Atos Proibidos de Amor e Vingança,
de Sergio Corbucci


Giallo Napoletano, Itália, 1978


É curioso o título dado pelos distribuidores nacionais para Giallo Napoletano, porque o filme chama atenção pela grande leveza com que Corbucci o conduz, leveza esta que o título jamais deixaria o espectador suspeitar. Só que por baixo deste tom leve, reside mesmo uma história de mistério bastante pesada, mesmo que o espectador só comece a suspeitar disso quando ela caminha para o fim (a maioria da ação acontece fora de cena).

Sergio Corbucci, da leva de cineastas italianos que precisam ser redescobertos, fez de tudo de comédias de Totó a épicos, flertando freqüentemente com cinema engajado quase sempre com belos resultados – O Vingador Silencioso, faroeste político feito em 68, é tão bom ou melhor que os de Leone. Giallo Napoletano é um trabalho mais descontraído, onde Corbucci resolveu fazer uma comédia de mistério que homenageasse o gênero (os créditos do filme passam sobre um painel com fotos de Hitchcock e Fritz Lang, como a anunciar as intenções), auxiliado por um excelente elenco (Marcello Mastroianni, Ornela Muti, Michel Piccoli).

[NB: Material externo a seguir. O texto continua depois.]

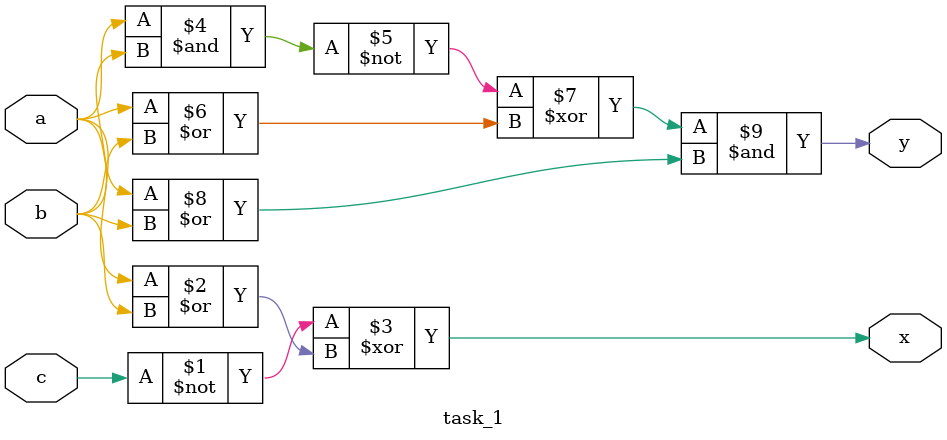
<source format=sv>
`timescale 1ns / 1ps


module task_1(output y,x,
              input a,b,c
              );

        assign x= (~c)^(a|b);
        assign y= ((~(a & b)^(a|b))& (a|b));

endmodule

</source>
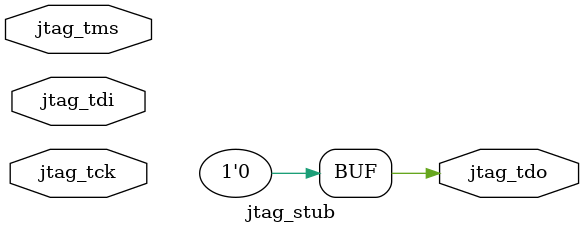
<source format=sv>
module jtag_stub (
  input  logic jtag_tck,
  input  logic jtag_tms,
  input  logic jtag_tdi,
  output logic jtag_tdo
);
  assign jtag_tdo = 1'b0;
endmodule

</source>
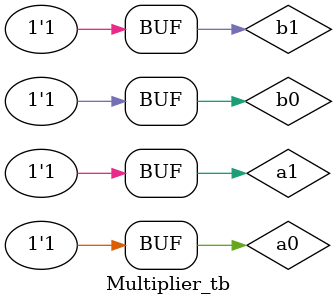
<source format=v>
`timescale 1ns/1ns
`include "lib/HalfAdder.v"

module Multiplier (input a0, a1, b0, b1,output c0, c1, c2, c3);
    
    wire w,x,y,z;

    and(c0, a0, b0);
    and(x, a0, b1);
    and(y, a1, b0);
    HA h1 (x, y, c1, z);
    and(w, a1, b1);
    HA h2 (w, z, c2, c3);

    

endmodule 

module Multiplier_tb;

    reg a0 = 1'b0;
    reg b0 = 1'b0;
    reg a1 = 1'b0;
    reg b1 = 1'b0;

    wire c0, c1, c2, c3;

    Multiplier h1(a0,a1,b0,b1, c0, c1, c2, c3);

    initial
    begin
        $dumpfile("Multiplier.vcd");
        $dumpvars(0, Multiplier_tb);
    end

    initial
    begin
        a1 = 1'b0;
        a0 = 1'b0;
        b1 = 1'b0;
        b0 = 1'b0;
        #10;
        a1 = 1'b0;
        a0 = 1'b0;
        b1 = 1'b0;
        b0 = 1'b1;
        #10;
        a1 = 1'b0;
        a0 = 1'b0;
        b1 = 1'b1;
        b0 = 1'b0;
        #10;
        a1 = 1'b0;
        a0 = 1'b0;
        b1 = 1'b1;
        b0 = 1'b1;
        #10;
        a1 = 1'b0;
        a0 = 1'b1;
        b1 = 1'b0;
        b0 = 1'b0;
        #10;
        a1 = 1'b0;
        a0 = 1'b1;
        b1 = 1'b0;
        b0 = 1'b1;
        #10;
        a1 = 1'b0;
        a0 = 1'b1;
        b1 = 1'b1;
        b0 = 1'b0;
        #10;
        a1 = 1'b0;
        a0 = 1'b1;
        b1 = 1'b1;
        b0 = 1'b1;
        #10;
        a1 = 1'b1;
        a0 = 1'b0;
        b1 = 1'b0;
        b0 = 1'b0;
        #10;
        a1 = 1'b1;
        a0 = 1'b0;
        b1 = 1'b0;
        b0 = 1'b1;
        #10;
        a1 = 1'b1;
        a0 = 1'b0;
        b1 = 1'b1;
        b0 = 1'b0;
        #10;
        a1 = 1'b1;
        a0 = 1'b0;
        b1 = 1'b1;
        b0 = 1'b1;
        #10;
        a1 = 1'b1;
        a0 = 1'b1;
        b1 = 1'b0;
        b0 = 1'b0;
        #10;
        a1 = 1'b1;
        a0 = 1'b1;
        b1 = 1'b0;
        b0 = 1'b1;
        #10;
        a1 = 1'b1;
        a0 = 1'b1;
        b1 = 1'b1;
        b0 = 1'b1;
        #10;
    end

    initial
    begin
        $monitor("A1 = %d\tA2 = %d\tB1 = %d\tB0 = %d\t\tC3 = %d\tC2 = %d\tC1 = %d\tC0 = %d\t",a1,a0,b1,b0,c3,c2,c1,c0);
    end

endmodule

</source>
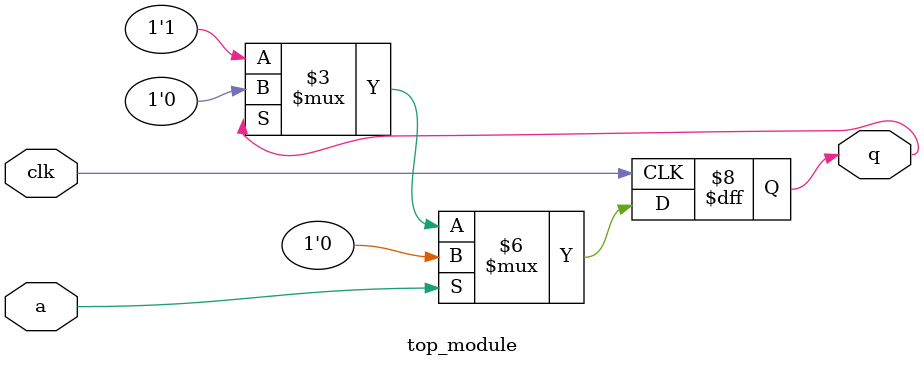
<source format=sv>
module top_module (
    input clk,
    input a, 
    output reg q
);

always @(posedge clk) begin
    if (a) begin
        q <= 1'b0;
    end else if (q) begin
        q <= 1'b0;
    end else begin
        q <= 1'b1;
    end
end

endmodule

</source>
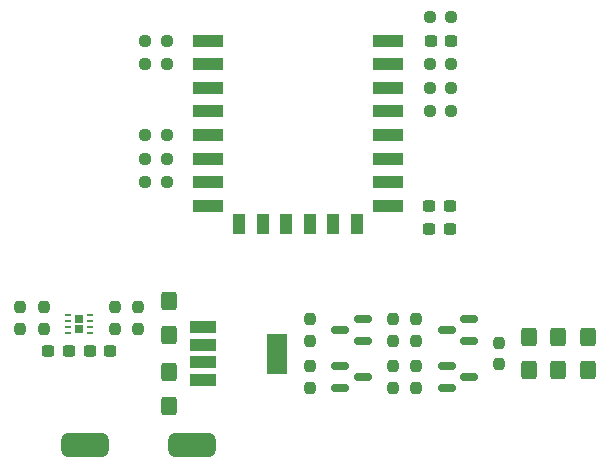
<source format=gbr>
%TF.GenerationSoftware,KiCad,Pcbnew,(6.0.7)*%
%TF.CreationDate,2022-10-04T23:40:54+03:00*%
%TF.ProjectId,ESP8266Tetris,45535038-3236-4365-9465-747269732e6b,1.0*%
%TF.SameCoordinates,Original*%
%TF.FileFunction,Paste,Bot*%
%TF.FilePolarity,Positive*%
%FSLAX46Y46*%
G04 Gerber Fmt 4.6, Leading zero omitted, Abs format (unit mm)*
G04 Created by KiCad (PCBNEW (6.0.7)) date 2022-10-04 23:40:54*
%MOMM*%
%LPD*%
G01*
G04 APERTURE LIST*
G04 Aperture macros list*
%AMRoundRect*
0 Rectangle with rounded corners*
0 $1 Rounding radius*
0 $2 $3 $4 $5 $6 $7 $8 $9 X,Y pos of 4 corners*
0 Add a 4 corners polygon primitive as box body*
4,1,4,$2,$3,$4,$5,$6,$7,$8,$9,$2,$3,0*
0 Add four circle primitives for the rounded corners*
1,1,$1+$1,$2,$3*
1,1,$1+$1,$4,$5*
1,1,$1+$1,$6,$7*
1,1,$1+$1,$8,$9*
0 Add four rect primitives between the rounded corners*
20,1,$1+$1,$2,$3,$4,$5,0*
20,1,$1+$1,$4,$5,$6,$7,0*
20,1,$1+$1,$6,$7,$8,$9,0*
20,1,$1+$1,$8,$9,$2,$3,0*%
G04 Aperture macros list end*
%ADD10RoundRect,0.250000X-0.425000X0.537500X-0.425000X-0.537500X0.425000X-0.537500X0.425000X0.537500X0*%
%ADD11RoundRect,0.250000X0.425000X-0.537500X0.425000X0.537500X-0.425000X0.537500X-0.425000X-0.537500X0*%
%ADD12RoundRect,0.237500X-0.237500X0.250000X-0.237500X-0.250000X0.237500X-0.250000X0.237500X0.250000X0*%
%ADD13RoundRect,0.237500X0.250000X0.237500X-0.250000X0.237500X-0.250000X-0.237500X0.250000X-0.237500X0*%
%ADD14R,2.200000X1.000000*%
%ADD15R,1.800000X3.400000*%
%ADD16RoundRect,0.237500X-0.250000X-0.237500X0.250000X-0.237500X0.250000X0.237500X-0.250000X0.237500X0*%
%ADD17R,2.500000X1.000000*%
%ADD18R,1.000000X1.800000*%
%ADD19RoundRect,0.237500X-0.300000X-0.237500X0.300000X-0.237500X0.300000X0.237500X-0.300000X0.237500X0*%
%ADD20RoundRect,0.237500X0.237500X-0.250000X0.237500X0.250000X-0.237500X0.250000X-0.237500X-0.250000X0*%
%ADD21RoundRect,0.150000X0.587500X0.150000X-0.587500X0.150000X-0.587500X-0.150000X0.587500X-0.150000X0*%
%ADD22RoundRect,0.500000X1.500000X0.500000X-1.500000X0.500000X-1.500000X-0.500000X1.500000X-0.500000X0*%
%ADD23RoundRect,0.237500X0.300000X0.237500X-0.300000X0.237500X-0.300000X-0.237500X0.300000X-0.237500X0*%
%ADD24R,0.750000X0.650000*%
%ADD25R,0.500000X0.250000*%
%ADD26RoundRect,0.150000X-0.587500X-0.150000X0.587500X-0.150000X0.587500X0.150000X-0.587500X0.150000X0*%
G04 APERTURE END LIST*
D10*
%TO.C,C35*%
X152031250Y-64062500D03*
X152031250Y-66937500D03*
%TD*%
%TO.C,C34*%
X149531250Y-64062500D03*
X149531250Y-66937500D03*
%TD*%
%TO.C,C33*%
X154531250Y-64062500D03*
X154531250Y-66937500D03*
%TD*%
D11*
%TO.C,C11*%
X119125000Y-63937500D03*
X119125000Y-61062500D03*
%TD*%
D10*
%TO.C,C9*%
X119125000Y-67062500D03*
X119125000Y-69937500D03*
%TD*%
D12*
%TO.C,R14*%
X116479762Y-61587500D03*
X116479762Y-63412500D03*
%TD*%
D13*
%TO.C,R3*%
X143000000Y-45000000D03*
X141175000Y-45000000D03*
%TD*%
D12*
%TO.C,R29*%
X147031250Y-64587500D03*
X147031250Y-66412500D03*
%TD*%
D14*
%TO.C,U4*%
X121950000Y-67750000D03*
X121950000Y-66250000D03*
X121950000Y-64750000D03*
X121950000Y-63250000D03*
D15*
X128250000Y-65500000D03*
%TD*%
D16*
%TO.C,R4*%
X117087500Y-47000000D03*
X118912500Y-47000000D03*
%TD*%
%TO.C,R10*%
X117087500Y-39000000D03*
X118912500Y-39000000D03*
%TD*%
D17*
%TO.C,U2*%
X137600000Y-39000000D03*
X137600000Y-41000000D03*
X137600000Y-43000000D03*
X137600000Y-45000000D03*
X137600000Y-47000000D03*
X137600000Y-49000000D03*
X137600000Y-51000000D03*
X137600000Y-53000000D03*
D18*
X135000000Y-54500000D03*
X133000000Y-54500000D03*
X131000000Y-54500000D03*
X129000000Y-54500000D03*
X127000000Y-54500000D03*
X125000000Y-54500000D03*
D17*
X122400000Y-53000000D03*
X122400000Y-51000000D03*
X122400000Y-49000000D03*
X122400000Y-47000000D03*
X122400000Y-45000000D03*
X122400000Y-43000000D03*
X122400000Y-41000000D03*
X122400000Y-39000000D03*
%TD*%
D12*
%TO.C,R21*%
X131031250Y-62587500D03*
X131031250Y-64412500D03*
%TD*%
D19*
%TO.C,C8*%
X141137500Y-55000000D03*
X142862500Y-55000000D03*
%TD*%
D20*
%TO.C,R11*%
X114479762Y-63412500D03*
X114479762Y-61587500D03*
%TD*%
D16*
%TO.C,R5*%
X117087500Y-49000000D03*
X118912500Y-49000000D03*
%TD*%
D19*
%TO.C,C4*%
X108867262Y-65250000D03*
X110592262Y-65250000D03*
%TD*%
D20*
%TO.C,R8*%
X108479762Y-63412500D03*
X108479762Y-61587500D03*
%TD*%
%TO.C,R25*%
X138031250Y-68412500D03*
X138031250Y-66587500D03*
%TD*%
D13*
%TO.C,R32*%
X143000000Y-41000000D03*
X141175000Y-41000000D03*
%TD*%
%TO.C,R2*%
X143000000Y-37000000D03*
X141175000Y-37000000D03*
%TD*%
D21*
%TO.C,Q8*%
X135468750Y-62550000D03*
X135468750Y-64450000D03*
X133593750Y-63500000D03*
%TD*%
D22*
%TO.C,BT1*%
X112000000Y-73250000D03*
X121000000Y-73250000D03*
%TD*%
D20*
%TO.C,R12*%
X106479762Y-63412500D03*
X106479762Y-61587500D03*
%TD*%
D23*
%TO.C,C10*%
X114092262Y-65250000D03*
X112367262Y-65250000D03*
%TD*%
%TO.C,C5*%
X142862500Y-53000000D03*
X141137500Y-53000000D03*
%TD*%
D12*
%TO.C,R27*%
X140031250Y-62587500D03*
X140031250Y-64412500D03*
%TD*%
D24*
%TO.C,U3*%
X111475000Y-63400000D03*
X111475000Y-62600000D03*
D25*
X110525000Y-63750000D03*
X110525000Y-63250000D03*
X110525000Y-62750000D03*
X110525000Y-62250000D03*
X112425000Y-62250000D03*
X112425000Y-62750000D03*
X112425000Y-63250000D03*
X112425000Y-63750000D03*
%TD*%
D26*
%TO.C,Q6*%
X142593750Y-68450000D03*
X142593750Y-66550000D03*
X144468750Y-67500000D03*
%TD*%
D16*
%TO.C,R9*%
X117087500Y-41000000D03*
X118912500Y-41000000D03*
%TD*%
%TO.C,R6*%
X117087500Y-51000000D03*
X118912500Y-51000000D03*
%TD*%
D19*
%TO.C,C3*%
X141225000Y-39000000D03*
X142950000Y-39000000D03*
%TD*%
D12*
%TO.C,R23*%
X138031250Y-62587500D03*
X138031250Y-64412500D03*
%TD*%
%TO.C,R34*%
X131031250Y-66587500D03*
X131031250Y-68412500D03*
%TD*%
D21*
%TO.C,Q9*%
X144468750Y-62550000D03*
X144468750Y-64450000D03*
X142593750Y-63500000D03*
%TD*%
D20*
%TO.C,R16*%
X140031250Y-68412500D03*
X140031250Y-66587500D03*
%TD*%
D26*
%TO.C,Q7*%
X133593750Y-68450000D03*
X133593750Y-66550000D03*
X135468750Y-67500000D03*
%TD*%
D16*
%TO.C,R31*%
X141175000Y-43000000D03*
X143000000Y-43000000D03*
%TD*%
M02*

</source>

O filme segue as confusões em que se mete um professor de bandolim, feito por um Mastroianni completamente desglamourizado, manco (ele tem poliomielite), sempre mal vestido, dominado pelo pai (um aposentado que apesar de sustentado pelo filho parece ter como maior diversão critica-lo) e não muito esperto, depois que, para pagar uma dívida, ele faz uma serenata as cinco da manhã e vê um corpo cair pela janela. A partir daí a trama se torna propositalmente complicada demais para ser explicada (no final existem dois longos monólogos para dar conta dela e ainda assim fica-se com certas dúvidas sobre quem matou quem); basta dizer que ela envolve um famoso maestro (Piccoli), sua misteriosa nora (Muti), uma chantagem e uma série de corpos que insistem em cair de janelas sempre que Mastroianni está por perto.

Há também uma bela trilha sonora composta por Riz Ortolani, elemento importante num filme em que dois personagens centrais são músicos e onde a chave do mistério não se encontra numa imagem (Argento, De Palma), mas justamente numa composição.

Corbucci vai enfileirando situações e elementos que relacionamos com filmes do gênero, uma casa misteriosa com fama de mal assombrada, um carro sem freios, um barco que afunda, um morto encontrado numa geladeira, etc. Vai inserindo neles sempre algo de inesperado e cômico, muito por conta do nada heróico personagem de Mastroianni que não leva nenhum jeito para eles.

No fim, quando a tragédia familiar se instala (o que não deixa de ser uma referência a toda uma tradição de cinema de mistério italiano), o filme nos lembra que todo o seu humor é construído sobre assuntos com conseqüências muito sérias, sem com isso deixar de lado a fantasia. Giallo Napoletano talvez seja exatamente isto, um elogio a necessidade do artista de usar do artifício para melhor se expressar.